I should have listened to Stanley.

The plot here is pretty simple. Kid goes joy-riding on train in Portland, OR. Security guard tries to club him off the train. Guard falls, gets sliced in half by another train, police think a skateboarder may have done it, kid isn't sure what to do. You can make great art from just about anything, but you've really got to beat those eggs something fierce to get this modest souffle to rise. Which it doesn't.

I haven't read the book, so I don't know if the big bad movie flare #1 is coming from the book or the screenplay by director Gus Van Sant, but the time sequence in the movie is nicely jumbled up. There are sometimes movies (Memento, anyone?) where this kind of gimmick is intrinsic and important, but a lot of times the main advantage of mixing up the time sequence is that it takes a very thin gruel and makes it seem thicker. If you told this story chronologically and without long languorous shots of skateboarding in Paranoid Park or of the lead character dressing it wouldn't stretch toward 90 minutes. Maybe he could have made the movie ten minutes shorter and padded it by double-spacing the end credits, like they did in Red Eye.
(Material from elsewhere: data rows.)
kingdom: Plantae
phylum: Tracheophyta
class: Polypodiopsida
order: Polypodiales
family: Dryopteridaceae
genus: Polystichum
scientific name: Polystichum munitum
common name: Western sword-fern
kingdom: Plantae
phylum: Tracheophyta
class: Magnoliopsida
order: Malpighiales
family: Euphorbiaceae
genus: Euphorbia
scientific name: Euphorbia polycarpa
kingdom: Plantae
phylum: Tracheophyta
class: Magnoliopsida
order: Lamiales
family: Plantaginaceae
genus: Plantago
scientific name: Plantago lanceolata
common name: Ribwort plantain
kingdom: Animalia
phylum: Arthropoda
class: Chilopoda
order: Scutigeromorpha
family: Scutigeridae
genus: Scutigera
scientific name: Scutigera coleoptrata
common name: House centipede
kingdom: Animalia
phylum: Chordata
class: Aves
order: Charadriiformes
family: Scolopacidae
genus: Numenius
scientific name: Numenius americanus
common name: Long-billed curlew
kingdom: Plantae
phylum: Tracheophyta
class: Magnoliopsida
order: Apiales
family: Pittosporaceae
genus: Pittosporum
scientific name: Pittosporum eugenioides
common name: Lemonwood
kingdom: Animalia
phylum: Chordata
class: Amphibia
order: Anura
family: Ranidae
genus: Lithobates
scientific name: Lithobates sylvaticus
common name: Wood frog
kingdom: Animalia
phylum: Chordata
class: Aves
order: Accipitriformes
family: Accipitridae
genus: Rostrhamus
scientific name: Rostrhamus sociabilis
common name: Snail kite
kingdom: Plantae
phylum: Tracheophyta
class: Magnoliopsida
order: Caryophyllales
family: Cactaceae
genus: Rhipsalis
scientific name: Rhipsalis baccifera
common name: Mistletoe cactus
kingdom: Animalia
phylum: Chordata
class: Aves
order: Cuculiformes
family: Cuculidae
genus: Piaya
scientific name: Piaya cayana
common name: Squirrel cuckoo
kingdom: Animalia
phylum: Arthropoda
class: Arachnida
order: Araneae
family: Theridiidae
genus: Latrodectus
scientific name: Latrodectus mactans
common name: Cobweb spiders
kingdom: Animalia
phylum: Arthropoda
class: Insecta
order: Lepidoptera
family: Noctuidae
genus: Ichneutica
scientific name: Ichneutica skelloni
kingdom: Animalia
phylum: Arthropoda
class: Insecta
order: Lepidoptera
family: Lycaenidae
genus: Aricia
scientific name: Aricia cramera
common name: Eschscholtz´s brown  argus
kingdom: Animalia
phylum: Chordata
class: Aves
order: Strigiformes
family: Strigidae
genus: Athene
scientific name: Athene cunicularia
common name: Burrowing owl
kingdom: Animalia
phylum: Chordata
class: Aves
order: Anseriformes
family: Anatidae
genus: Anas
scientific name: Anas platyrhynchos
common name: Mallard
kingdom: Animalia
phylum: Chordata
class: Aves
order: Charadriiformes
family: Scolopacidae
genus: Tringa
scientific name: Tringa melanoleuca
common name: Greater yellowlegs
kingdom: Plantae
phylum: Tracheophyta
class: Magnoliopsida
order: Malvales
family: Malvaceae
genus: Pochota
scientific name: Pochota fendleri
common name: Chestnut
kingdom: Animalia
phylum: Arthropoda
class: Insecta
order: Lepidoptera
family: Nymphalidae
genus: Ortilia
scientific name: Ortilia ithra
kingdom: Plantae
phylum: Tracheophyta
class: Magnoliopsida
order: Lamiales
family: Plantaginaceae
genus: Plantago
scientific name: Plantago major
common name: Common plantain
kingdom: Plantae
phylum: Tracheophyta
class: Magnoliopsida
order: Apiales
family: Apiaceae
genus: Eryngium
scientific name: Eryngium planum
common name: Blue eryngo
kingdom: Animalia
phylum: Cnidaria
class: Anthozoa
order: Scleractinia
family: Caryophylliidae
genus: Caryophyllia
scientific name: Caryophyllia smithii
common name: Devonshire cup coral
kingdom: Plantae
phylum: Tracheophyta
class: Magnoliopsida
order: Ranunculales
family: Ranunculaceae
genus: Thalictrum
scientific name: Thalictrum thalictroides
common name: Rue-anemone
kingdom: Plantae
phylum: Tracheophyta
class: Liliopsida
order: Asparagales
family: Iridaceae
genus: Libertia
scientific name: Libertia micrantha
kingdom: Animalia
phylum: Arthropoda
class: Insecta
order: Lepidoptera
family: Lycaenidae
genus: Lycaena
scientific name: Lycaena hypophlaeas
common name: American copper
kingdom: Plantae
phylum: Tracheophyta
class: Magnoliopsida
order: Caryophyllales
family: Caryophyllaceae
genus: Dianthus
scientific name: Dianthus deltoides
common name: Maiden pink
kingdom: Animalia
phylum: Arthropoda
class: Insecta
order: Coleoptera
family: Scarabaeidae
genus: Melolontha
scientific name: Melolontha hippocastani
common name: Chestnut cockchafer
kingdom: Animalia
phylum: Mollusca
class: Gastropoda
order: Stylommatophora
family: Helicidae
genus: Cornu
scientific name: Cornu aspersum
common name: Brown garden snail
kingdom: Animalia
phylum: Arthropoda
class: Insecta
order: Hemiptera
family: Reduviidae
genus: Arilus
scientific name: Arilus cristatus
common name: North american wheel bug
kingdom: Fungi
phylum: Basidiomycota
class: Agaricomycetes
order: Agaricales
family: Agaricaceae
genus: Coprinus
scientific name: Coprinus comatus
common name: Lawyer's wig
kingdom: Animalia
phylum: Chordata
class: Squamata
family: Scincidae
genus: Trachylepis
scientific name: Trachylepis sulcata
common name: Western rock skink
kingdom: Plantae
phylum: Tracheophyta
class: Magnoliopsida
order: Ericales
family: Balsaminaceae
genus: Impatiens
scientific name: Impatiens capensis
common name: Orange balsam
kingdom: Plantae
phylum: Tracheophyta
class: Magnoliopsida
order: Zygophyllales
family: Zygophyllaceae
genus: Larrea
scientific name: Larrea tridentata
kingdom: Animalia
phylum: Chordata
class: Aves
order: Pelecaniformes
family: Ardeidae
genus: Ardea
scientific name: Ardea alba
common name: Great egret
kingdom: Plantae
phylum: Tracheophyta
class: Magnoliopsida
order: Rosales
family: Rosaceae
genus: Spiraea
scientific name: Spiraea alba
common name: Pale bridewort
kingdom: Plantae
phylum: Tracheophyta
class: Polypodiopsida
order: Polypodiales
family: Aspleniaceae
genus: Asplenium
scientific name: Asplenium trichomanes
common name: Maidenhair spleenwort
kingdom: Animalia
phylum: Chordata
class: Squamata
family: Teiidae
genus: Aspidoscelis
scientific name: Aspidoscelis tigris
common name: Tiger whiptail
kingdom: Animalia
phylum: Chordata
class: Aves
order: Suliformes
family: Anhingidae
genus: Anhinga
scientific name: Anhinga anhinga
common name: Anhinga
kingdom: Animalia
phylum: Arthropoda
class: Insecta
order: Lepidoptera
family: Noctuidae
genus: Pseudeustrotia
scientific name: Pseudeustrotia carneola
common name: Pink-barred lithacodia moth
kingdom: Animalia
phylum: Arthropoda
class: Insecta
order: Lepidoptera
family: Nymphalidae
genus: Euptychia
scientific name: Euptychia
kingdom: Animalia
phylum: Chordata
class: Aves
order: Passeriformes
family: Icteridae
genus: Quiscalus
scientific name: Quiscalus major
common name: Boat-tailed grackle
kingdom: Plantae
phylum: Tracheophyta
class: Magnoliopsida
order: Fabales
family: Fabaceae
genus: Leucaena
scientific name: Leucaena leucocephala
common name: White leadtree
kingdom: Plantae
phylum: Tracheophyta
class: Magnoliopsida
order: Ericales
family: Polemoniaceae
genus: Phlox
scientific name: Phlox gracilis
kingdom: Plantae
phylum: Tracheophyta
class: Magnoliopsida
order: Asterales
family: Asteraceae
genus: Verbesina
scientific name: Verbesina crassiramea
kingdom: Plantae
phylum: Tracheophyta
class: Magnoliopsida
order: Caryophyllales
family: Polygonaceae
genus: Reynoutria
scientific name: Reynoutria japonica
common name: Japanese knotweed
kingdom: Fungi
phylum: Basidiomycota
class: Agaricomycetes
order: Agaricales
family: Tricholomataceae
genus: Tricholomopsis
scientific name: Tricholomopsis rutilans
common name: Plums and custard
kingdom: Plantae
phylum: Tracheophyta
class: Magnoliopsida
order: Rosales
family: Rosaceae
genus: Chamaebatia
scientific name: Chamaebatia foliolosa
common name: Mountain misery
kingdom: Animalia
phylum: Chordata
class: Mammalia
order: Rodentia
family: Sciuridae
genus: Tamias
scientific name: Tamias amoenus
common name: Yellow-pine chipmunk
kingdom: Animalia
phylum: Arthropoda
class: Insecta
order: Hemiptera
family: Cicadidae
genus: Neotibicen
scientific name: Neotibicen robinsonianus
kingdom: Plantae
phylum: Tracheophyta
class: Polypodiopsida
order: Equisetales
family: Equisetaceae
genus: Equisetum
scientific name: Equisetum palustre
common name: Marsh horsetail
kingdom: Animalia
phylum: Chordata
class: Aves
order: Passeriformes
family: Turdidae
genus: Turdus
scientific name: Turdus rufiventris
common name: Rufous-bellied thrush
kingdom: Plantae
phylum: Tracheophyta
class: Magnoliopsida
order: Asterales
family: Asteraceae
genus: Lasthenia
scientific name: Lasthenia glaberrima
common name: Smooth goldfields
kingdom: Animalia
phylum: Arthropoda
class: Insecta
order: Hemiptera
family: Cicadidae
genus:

Maybe it's time to put Van Sant on my do not see list. I have to credit him for Good Will Hunting, but that was a long time ago now. Vaguely irrelevant aside: I saw Matt Damon in The Rainmaker and in Good Will Hunting in the same week in 1997. The Rainmaker I saw with my friend Mark, and I told him after I'd seen the other movie later in the week "this kid can act," and that's for danged sure. The Rainmaker was playing my beloved and much-missed Loews Astor Plaza before Titanic, and I saw Good Will Hunting (in 35mm but) on the Imax Screen at the Loews Lincoln Square at a very late show on a Thursday night so I could see it on a big screen before Titanic sailed on to all of them. It was a good week for seeing movies.